Quote the entries below word for word, from the line that contains "collection date: 2010-03-20" up to and including the last line of the entries.

(Entries taken from a collection)
━━━━━━━━━━━━━━━━━━━━━━━━━━━━━━
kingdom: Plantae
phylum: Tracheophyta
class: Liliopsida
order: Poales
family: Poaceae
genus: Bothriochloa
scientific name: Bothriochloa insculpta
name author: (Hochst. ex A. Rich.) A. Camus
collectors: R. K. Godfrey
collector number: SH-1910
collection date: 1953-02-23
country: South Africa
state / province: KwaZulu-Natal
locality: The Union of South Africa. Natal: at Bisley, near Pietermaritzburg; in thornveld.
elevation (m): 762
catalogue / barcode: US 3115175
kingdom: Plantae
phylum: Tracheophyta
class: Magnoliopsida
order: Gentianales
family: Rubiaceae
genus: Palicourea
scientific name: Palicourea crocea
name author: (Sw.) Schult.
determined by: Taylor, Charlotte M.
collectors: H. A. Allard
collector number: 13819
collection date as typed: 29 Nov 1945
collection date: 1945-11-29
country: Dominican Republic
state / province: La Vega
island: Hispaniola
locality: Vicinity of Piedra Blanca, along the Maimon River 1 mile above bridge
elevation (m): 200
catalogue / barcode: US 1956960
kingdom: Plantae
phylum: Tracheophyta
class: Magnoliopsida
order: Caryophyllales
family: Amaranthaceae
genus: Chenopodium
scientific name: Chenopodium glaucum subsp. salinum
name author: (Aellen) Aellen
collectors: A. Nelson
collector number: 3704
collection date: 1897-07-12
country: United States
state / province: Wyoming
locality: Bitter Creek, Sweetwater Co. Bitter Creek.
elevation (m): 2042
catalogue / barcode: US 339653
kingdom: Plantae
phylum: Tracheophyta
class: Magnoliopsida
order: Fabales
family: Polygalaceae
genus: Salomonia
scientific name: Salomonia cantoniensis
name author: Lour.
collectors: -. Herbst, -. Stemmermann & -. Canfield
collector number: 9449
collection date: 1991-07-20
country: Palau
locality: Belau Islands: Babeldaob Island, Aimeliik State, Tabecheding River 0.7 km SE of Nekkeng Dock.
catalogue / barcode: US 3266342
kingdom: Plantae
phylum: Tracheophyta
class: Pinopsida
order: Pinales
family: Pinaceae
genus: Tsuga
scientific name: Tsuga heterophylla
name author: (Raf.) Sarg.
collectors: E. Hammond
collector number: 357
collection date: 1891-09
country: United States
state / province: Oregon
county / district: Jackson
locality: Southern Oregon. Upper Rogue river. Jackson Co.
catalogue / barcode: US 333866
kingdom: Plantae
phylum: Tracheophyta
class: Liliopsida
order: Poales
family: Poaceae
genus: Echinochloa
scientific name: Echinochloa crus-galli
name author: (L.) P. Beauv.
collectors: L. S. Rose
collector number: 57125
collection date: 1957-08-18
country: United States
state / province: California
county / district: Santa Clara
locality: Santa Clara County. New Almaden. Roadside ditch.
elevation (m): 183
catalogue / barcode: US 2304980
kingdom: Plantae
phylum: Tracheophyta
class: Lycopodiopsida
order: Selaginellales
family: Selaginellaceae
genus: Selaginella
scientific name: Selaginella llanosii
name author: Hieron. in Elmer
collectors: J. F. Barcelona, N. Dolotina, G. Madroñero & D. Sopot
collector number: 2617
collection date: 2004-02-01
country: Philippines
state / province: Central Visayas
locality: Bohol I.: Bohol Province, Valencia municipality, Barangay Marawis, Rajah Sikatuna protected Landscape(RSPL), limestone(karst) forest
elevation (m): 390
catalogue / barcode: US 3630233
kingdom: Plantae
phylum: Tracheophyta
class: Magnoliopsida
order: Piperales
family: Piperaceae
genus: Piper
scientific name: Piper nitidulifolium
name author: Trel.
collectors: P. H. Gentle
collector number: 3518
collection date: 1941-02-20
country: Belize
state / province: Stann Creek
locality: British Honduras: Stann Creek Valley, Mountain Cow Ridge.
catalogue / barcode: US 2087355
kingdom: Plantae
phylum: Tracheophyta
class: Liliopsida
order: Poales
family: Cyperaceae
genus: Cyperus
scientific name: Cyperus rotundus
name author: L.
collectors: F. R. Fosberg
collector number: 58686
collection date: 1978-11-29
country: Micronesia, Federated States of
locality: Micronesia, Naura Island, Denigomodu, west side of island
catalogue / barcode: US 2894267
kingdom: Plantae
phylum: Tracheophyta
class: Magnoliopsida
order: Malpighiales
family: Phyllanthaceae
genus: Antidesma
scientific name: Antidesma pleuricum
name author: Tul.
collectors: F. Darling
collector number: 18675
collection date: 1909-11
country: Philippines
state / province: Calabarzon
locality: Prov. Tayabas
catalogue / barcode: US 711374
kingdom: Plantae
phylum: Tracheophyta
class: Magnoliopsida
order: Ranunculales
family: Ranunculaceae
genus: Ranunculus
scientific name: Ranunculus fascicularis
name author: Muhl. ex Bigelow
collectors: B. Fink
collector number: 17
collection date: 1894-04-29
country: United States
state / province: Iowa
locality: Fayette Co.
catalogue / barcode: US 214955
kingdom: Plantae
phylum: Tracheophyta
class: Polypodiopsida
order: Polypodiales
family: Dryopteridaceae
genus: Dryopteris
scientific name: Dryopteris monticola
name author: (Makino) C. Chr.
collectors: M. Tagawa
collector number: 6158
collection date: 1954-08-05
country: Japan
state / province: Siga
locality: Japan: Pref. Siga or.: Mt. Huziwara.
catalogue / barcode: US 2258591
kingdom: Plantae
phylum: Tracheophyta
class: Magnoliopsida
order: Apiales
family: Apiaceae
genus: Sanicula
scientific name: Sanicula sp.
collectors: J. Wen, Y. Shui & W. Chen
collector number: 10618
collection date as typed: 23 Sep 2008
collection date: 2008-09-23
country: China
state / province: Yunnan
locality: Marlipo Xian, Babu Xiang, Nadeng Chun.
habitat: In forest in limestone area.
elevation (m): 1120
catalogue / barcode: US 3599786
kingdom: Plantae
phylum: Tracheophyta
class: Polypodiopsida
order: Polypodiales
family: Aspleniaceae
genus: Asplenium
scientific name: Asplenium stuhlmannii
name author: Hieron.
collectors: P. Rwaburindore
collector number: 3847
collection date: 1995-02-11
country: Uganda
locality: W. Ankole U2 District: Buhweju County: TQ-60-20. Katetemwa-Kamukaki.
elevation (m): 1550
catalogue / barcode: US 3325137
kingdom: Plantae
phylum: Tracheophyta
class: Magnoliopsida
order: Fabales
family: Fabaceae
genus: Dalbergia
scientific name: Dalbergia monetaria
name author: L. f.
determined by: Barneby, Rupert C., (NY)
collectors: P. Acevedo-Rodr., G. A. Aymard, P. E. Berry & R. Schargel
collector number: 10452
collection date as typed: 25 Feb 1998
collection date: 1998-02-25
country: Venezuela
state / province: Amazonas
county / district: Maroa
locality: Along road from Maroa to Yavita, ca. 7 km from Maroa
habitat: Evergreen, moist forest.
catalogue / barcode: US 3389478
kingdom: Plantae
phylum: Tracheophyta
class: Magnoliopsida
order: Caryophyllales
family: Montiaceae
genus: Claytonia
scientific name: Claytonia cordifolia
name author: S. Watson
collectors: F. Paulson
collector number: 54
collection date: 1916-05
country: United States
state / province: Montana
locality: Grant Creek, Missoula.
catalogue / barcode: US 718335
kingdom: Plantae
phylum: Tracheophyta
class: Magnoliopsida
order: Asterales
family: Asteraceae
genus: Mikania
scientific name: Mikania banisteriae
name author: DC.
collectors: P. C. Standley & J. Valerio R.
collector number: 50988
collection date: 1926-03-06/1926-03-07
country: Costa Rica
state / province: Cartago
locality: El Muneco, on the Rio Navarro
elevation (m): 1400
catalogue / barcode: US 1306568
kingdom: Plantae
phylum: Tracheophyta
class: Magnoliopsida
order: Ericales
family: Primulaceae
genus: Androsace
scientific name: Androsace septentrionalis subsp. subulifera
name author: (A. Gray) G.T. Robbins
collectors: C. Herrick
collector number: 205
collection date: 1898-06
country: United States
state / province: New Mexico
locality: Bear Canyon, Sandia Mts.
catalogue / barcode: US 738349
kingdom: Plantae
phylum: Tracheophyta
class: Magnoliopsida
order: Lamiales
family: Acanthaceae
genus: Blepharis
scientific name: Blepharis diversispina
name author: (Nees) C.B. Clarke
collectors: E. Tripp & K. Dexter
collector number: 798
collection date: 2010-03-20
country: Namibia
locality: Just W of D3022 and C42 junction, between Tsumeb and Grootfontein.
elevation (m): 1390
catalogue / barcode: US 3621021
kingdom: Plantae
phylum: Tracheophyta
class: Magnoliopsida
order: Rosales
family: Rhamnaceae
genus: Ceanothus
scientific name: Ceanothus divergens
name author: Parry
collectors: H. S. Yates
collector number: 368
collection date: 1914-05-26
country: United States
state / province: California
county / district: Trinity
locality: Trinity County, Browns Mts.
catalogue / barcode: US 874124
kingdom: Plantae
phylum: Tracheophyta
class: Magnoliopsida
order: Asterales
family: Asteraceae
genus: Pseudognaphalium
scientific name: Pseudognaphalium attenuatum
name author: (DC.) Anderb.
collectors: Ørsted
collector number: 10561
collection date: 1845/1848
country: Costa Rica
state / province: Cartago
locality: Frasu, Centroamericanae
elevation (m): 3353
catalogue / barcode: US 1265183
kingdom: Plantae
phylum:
━━━━━━━━━━━━━━━━━━━━━━━━━━━━━━
OUTPUT:
collection date: 2010-03-20
country: Namibia
locality: Just W of D3022 and C42 junction, between Tsumeb and Grootfontein.
elevation (m): 1390
catalogue / barcode: US 3621021
kingdom: Plantae
phylum: Tracheophyta
class: Magnoliopsida
order: Rosales
family: Rhamnaceae
genus: Ceanothus
scientific name: Ceanothus divergens
name author: Parry
collectors: H. S. Yates
collector number: 368
collection date: 1914-05-26
country: United States
state / province: California
county / district: Trinity
locality: Trinity County, Browns Mts.
catalogue / barcode: US 874124
kingdom: Plantae
phylum: Tracheophyta
class: Magnoliopsida
order: Asterales
family: Asteraceae
genus: Pseudognaphalium
scientific name: Pseudognaphalium attenuatum
name author: (DC.) Anderb.
collectors: Ørsted
collector number: 10561
collection date: 1845/1848
country: Costa Rica
state / province: Cartago
locality: Frasu, Centroamericanae
elevation (m): 3353
catalogue / barcode: US 1265183
kingdom: Plantae
phylum:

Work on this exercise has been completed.